AIM OF THE TASK: Line by line, repeat the material below exactly and leave the images out.

RECORDS FOR PROCESSING:
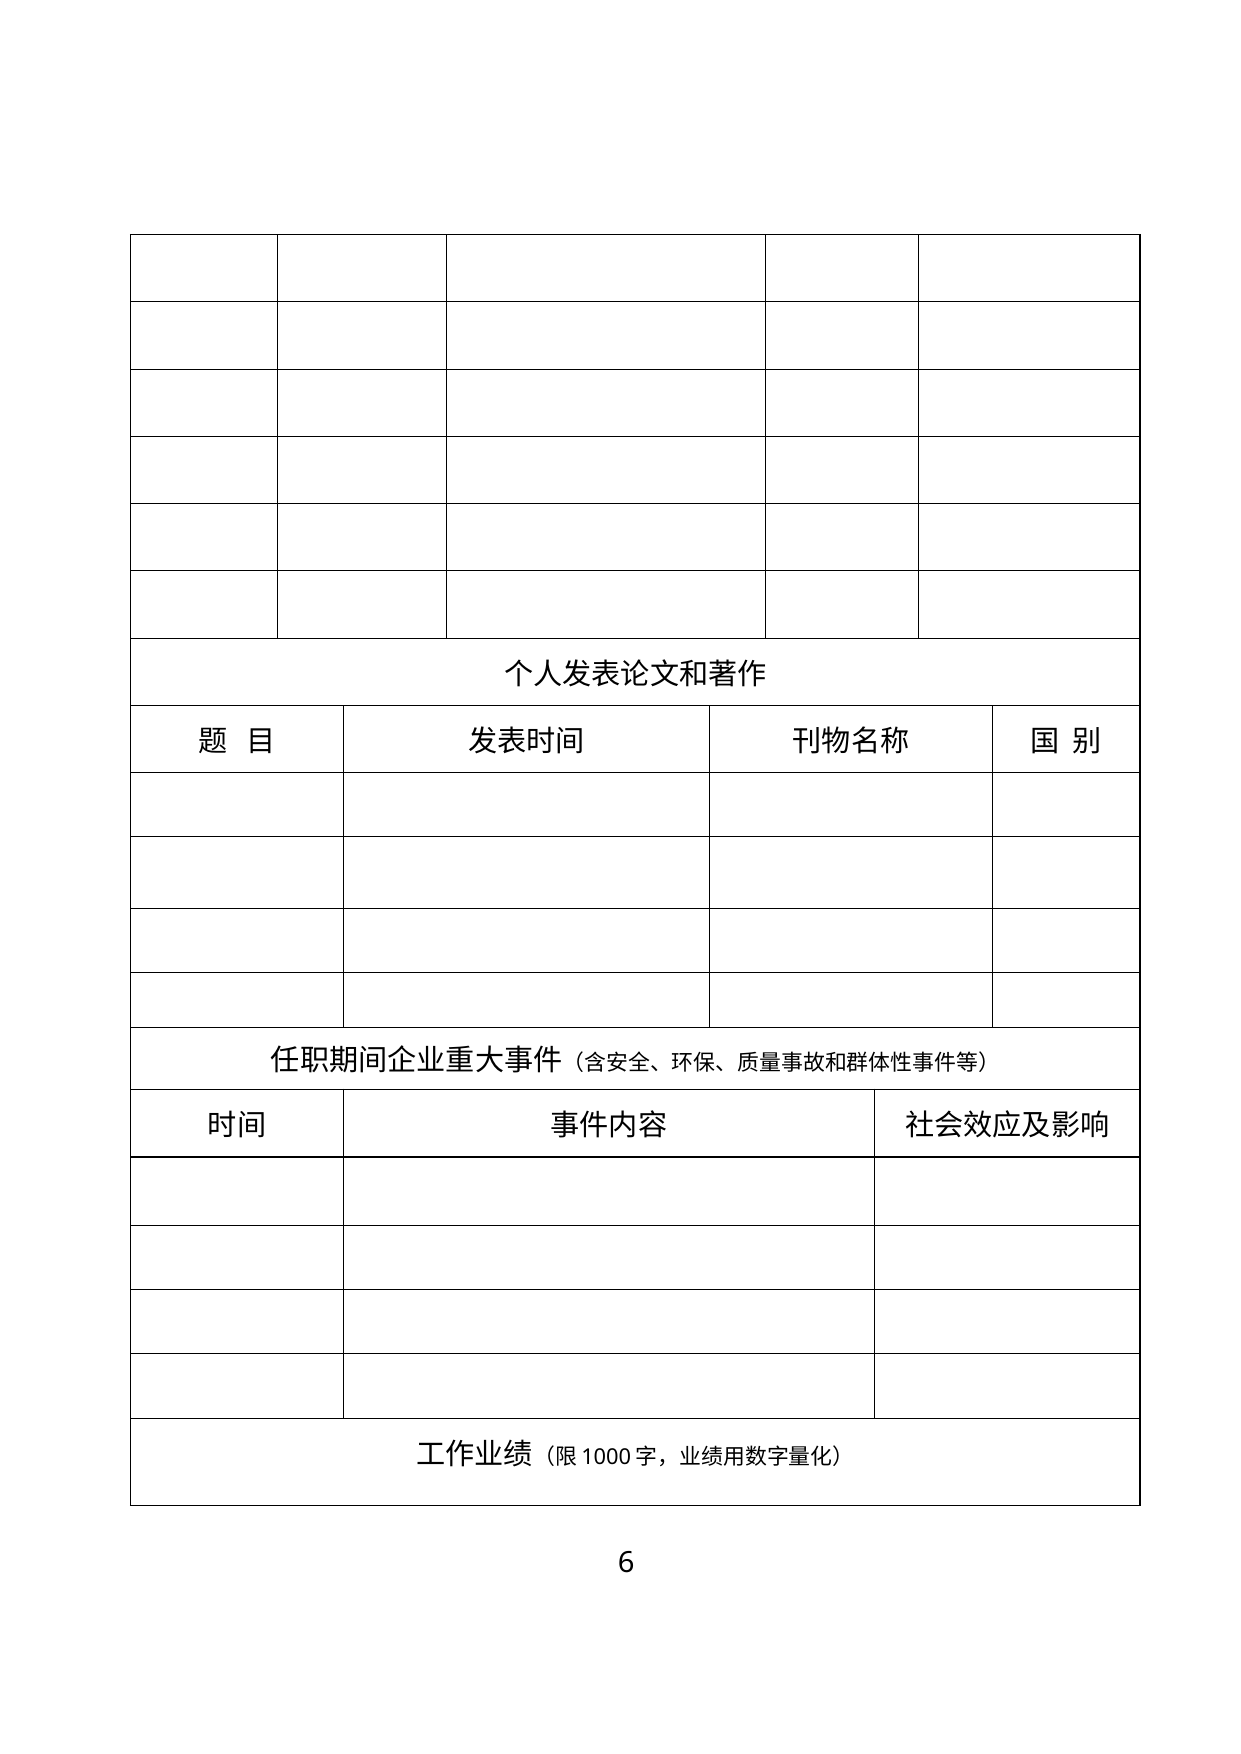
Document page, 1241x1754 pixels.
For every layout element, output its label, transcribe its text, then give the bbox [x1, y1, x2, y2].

table_cell [131, 909, 343, 972]
table_cell [919, 571, 1139, 638]
table_cell [131, 437, 277, 503]
table_cell [766, 504, 918, 570]
table_cell [919, 370, 1139, 436]
table_cell [875, 1354, 1139, 1417]
table_cell 时间 [131, 1090, 343, 1156]
table_cell 事件内容 [344, 1090, 874, 1156]
table_cell [766, 302, 918, 368]
table_cell [131, 504, 277, 570]
table_cell [344, 773, 709, 836]
table_cell [447, 571, 765, 638]
table_cell 工作业绩（限1000字，业绩用数字量化） [131, 1419, 1139, 1505]
table_cell [447, 302, 765, 368]
table_cell [875, 1226, 1139, 1289]
table_cell [447, 437, 765, 503]
table_cell [993, 973, 1139, 1027]
table_cell [278, 571, 446, 638]
table_cell 题 目 [131, 706, 343, 772]
table_cell [131, 235, 277, 301]
table_cell [344, 1290, 874, 1353]
table_cell [993, 909, 1139, 972]
table_cell [344, 837, 709, 908]
table_cell [447, 370, 765, 436]
table_cell [131, 302, 277, 368]
table_cell [131, 1226, 343, 1289]
table_cell [344, 1354, 874, 1417]
table_cell [919, 437, 1139, 503]
table_cell [875, 1290, 1139, 1353]
table_cell [278, 504, 446, 570]
table_cell [278, 235, 446, 301]
table_cell [766, 235, 918, 301]
table_cell [131, 1354, 343, 1417]
table_cell [447, 235, 765, 301]
table_cell 刊物名称 [710, 706, 992, 772]
table_cell [919, 504, 1139, 570]
table_cell 社会效应及影响 [875, 1090, 1139, 1156]
table_cell [993, 837, 1139, 908]
table_cell [278, 370, 446, 436]
table_cell [766, 437, 918, 503]
table_cell [344, 1226, 874, 1289]
table_cell [278, 437, 446, 503]
table_cell [919, 302, 1139, 368]
table_cell [131, 571, 277, 638]
table_cell [710, 837, 992, 908]
table_cell [710, 773, 992, 836]
table_cell [875, 1158, 1139, 1225]
table_cell [710, 973, 992, 1027]
table_cell 个人发表论文和著作 [131, 639, 1139, 705]
table_cell 任职期间企业重大事件（含安全、环保、质量事故和群体性事件等） [131, 1028, 1139, 1088]
table_cell [278, 302, 446, 368]
table_cell [766, 370, 918, 436]
table_cell [766, 571, 918, 638]
table_cell 发表时间 [344, 706, 709, 772]
table_cell [993, 773, 1139, 836]
table_cell [919, 235, 1139, 301]
table_cell [131, 370, 277, 436]
table_cell [344, 909, 709, 972]
table_cell [131, 837, 343, 908]
table_cell [131, 1290, 343, 1353]
table_cell [131, 1158, 343, 1225]
table_cell [710, 909, 992, 972]
table_cell [131, 973, 343, 1027]
table_cell [447, 504, 765, 570]
table_cell [344, 1158, 874, 1225]
table_cell [131, 773, 343, 836]
table_cell [344, 973, 709, 1027]
table_cell 国 别 [993, 706, 1139, 772]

ANSWER TO THIS TASK:
Document page, 1241x1754 pixels.
For every layout element, output its label, transcribe its text, then give the bbox [x1, y1, x2, y2].

table_cell [131, 909, 343, 972]
table_cell [919, 571, 1139, 638]
table_cell [131, 437, 277, 503]
table_cell [766, 504, 918, 570]
table_cell [919, 370, 1139, 436]
table_cell [875, 1354, 1139, 1417]
table_cell 时间 [131, 1090, 343, 1156]
table_cell 事件内容 [344, 1090, 874, 1156]
table_cell [766, 302, 918, 368]
table_cell [131, 504, 277, 570]
table_cell [344, 773, 709, 836]
table_cell [447, 571, 765, 638]
table_cell 工作业绩（限1000字，业绩用数字量化） [131, 1419, 1139, 1505]
table_cell [447, 302, 765, 368]
table_cell [875, 1226, 1139, 1289]
table_cell [447, 437, 765, 503]
table_cell [993, 973, 1139, 1027]
table_cell [278, 571, 446, 638]
table_cell 题 目 [131, 706, 343, 772]
table_cell [131, 235, 277, 301]
table_cell [344, 1290, 874, 1353]
table_cell [993, 909, 1139, 972]
table_cell [344, 837, 709, 908]
table_cell [447, 370, 765, 436]
table_cell [131, 302, 277, 368]
table_cell [131, 1226, 343, 1289]
table_cell [344, 1354, 874, 1417]
table_cell [919, 437, 1139, 503]
table_cell [875, 1290, 1139, 1353]
table_cell [278, 504, 446, 570]
table_cell [278, 235, 446, 301]
table_cell [766, 235, 918, 301]
table_cell [131, 1354, 343, 1417]
table_cell [447, 235, 765, 301]
table_cell 刊物名称 [710, 706, 992, 772]
table_cell [919, 504, 1139, 570]
table_cell 社会效应及影响 [875, 1090, 1139, 1156]
table_cell [993, 837, 1139, 908]
table_cell [278, 370, 446, 436]
table_cell [766, 437, 918, 503]
table_cell [344, 1226, 874, 1289]
table_cell [278, 437, 446, 503]
table_cell [919, 302, 1139, 368]
table_cell [131, 571, 277, 638]
table_cell [710, 837, 992, 908]
table_cell [710, 773, 992, 836]
table_cell [875, 1158, 1139, 1225]
table_cell [710, 973, 992, 1027]
table_cell 个人发表论文和著作 [131, 639, 1139, 705]
table_cell 任职期间企业重大事件（含安全、环保、质量事故和群体性事件等） [131, 1028, 1139, 1088]
table_cell [278, 302, 446, 368]
table_cell [766, 370, 918, 436]
table_cell [766, 571, 918, 638]
table_cell 发表时间 [344, 706, 709, 772]
table_cell [993, 773, 1139, 836]
table_cell [919, 235, 1139, 301]
table_cell [131, 370, 277, 436]
table_cell [344, 909, 709, 972]
table_cell [131, 837, 343, 908]
table_cell [131, 1290, 343, 1353]
table_cell [131, 1158, 343, 1225]
table_cell [710, 909, 992, 972]
table_cell [131, 973, 343, 1027]
table_cell [447, 504, 765, 570]
table_cell [344, 1158, 874, 1225]
table_cell [131, 773, 343, 836]
table_cell [344, 973, 709, 1027]
table_cell 国 别 [993, 706, 1139, 772]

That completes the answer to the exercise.